# PHP Ausgabe als Tabelle, Spaltenbreite definieren



## Reell (24. September 2010)

Hallo,

ich habe ein Problem mit meiner Ausgabe aus PHP. Ich gebe Daten aus einer Datenbank aus, diese erscheinen dann in einer Tabelle.

Spaltenüberschriften sind
- ID
- Kundennummer
- Name
- Adresse
- PLZ
- Ort
- Telefon
- Email
- WWW
- Angebot
- Branche
- Kundengruppe

Jetzt möchte ich, das jede Spalte eine feste Spaltenbreite hat. Dies habe ich mit CSS Tags und selbst im <td widht="100"> probiert. Leider beides ohne Erfolg.... Kann mir jemand sagen wie ich dies realisiere?

Danke schon mal im Voraus


----------



## Alex_T (24. September 2010)

Grüße,

es wäre noch schön, wenn wir ein wenig mehr Code (sprich Tabellencode) von dir bekommen könnten, denn ohne wird es eher schwierig zu erkennen woran es liegt


----------



## ComFreek (24. September 2010)

Es gibt so eine CSS-Eigenschaft dafür.
Doch leider fällt mir gerade der Name nicht ein. Ich suche mal...

*Edit: Die Eigenschaft heißt table-layout
Guck mal hier: http://www.tutorials.de/css/358333-tabellen-gleichmaessig-ausrichten.html*


----------



## Reell (26. September 2010)

Hallo,

mit table layout hat es geklappt.

Danke


----------

### VORLIEGENDES MATERIAL

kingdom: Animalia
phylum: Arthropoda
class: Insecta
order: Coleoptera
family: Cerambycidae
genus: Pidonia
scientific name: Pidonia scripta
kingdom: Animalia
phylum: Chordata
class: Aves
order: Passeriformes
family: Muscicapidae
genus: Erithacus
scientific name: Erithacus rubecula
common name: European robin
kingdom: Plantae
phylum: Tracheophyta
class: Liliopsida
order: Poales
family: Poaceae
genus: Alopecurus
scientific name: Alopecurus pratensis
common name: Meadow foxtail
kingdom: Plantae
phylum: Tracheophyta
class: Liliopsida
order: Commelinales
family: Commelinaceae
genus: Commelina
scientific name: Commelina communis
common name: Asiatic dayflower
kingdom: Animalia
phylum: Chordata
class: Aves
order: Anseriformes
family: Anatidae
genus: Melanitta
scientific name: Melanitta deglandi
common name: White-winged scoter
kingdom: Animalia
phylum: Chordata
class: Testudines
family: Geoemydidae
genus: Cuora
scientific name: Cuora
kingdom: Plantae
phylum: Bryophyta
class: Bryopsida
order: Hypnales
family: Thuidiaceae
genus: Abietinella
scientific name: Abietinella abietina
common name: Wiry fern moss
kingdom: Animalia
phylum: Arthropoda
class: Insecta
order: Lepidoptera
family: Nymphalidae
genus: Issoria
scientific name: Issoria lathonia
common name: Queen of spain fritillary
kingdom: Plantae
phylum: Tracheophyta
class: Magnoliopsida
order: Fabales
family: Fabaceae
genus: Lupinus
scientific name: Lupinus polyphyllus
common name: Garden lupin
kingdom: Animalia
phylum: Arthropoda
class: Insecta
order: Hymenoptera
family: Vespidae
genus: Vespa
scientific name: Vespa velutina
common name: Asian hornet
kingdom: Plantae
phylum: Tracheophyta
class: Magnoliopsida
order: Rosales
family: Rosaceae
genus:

### AUFGABE
Schreib aus dem Forumsthread zur Spaltenbreite alles von „es wäre noch“ bis hinunter zu „eine CSS-Eigenschaft dafür.“ ab.

### ANTWORT
es wäre noch schön, wenn wir ein wenig mehr Code (sprich Tabellencode) von dir bekommen könnten, denn ohne wird es eher schwierig zu erkennen woran es liegt


----------



## ComFreek (24. September 2010)

Es gibt so eine CSS-Eigenschaft dafür.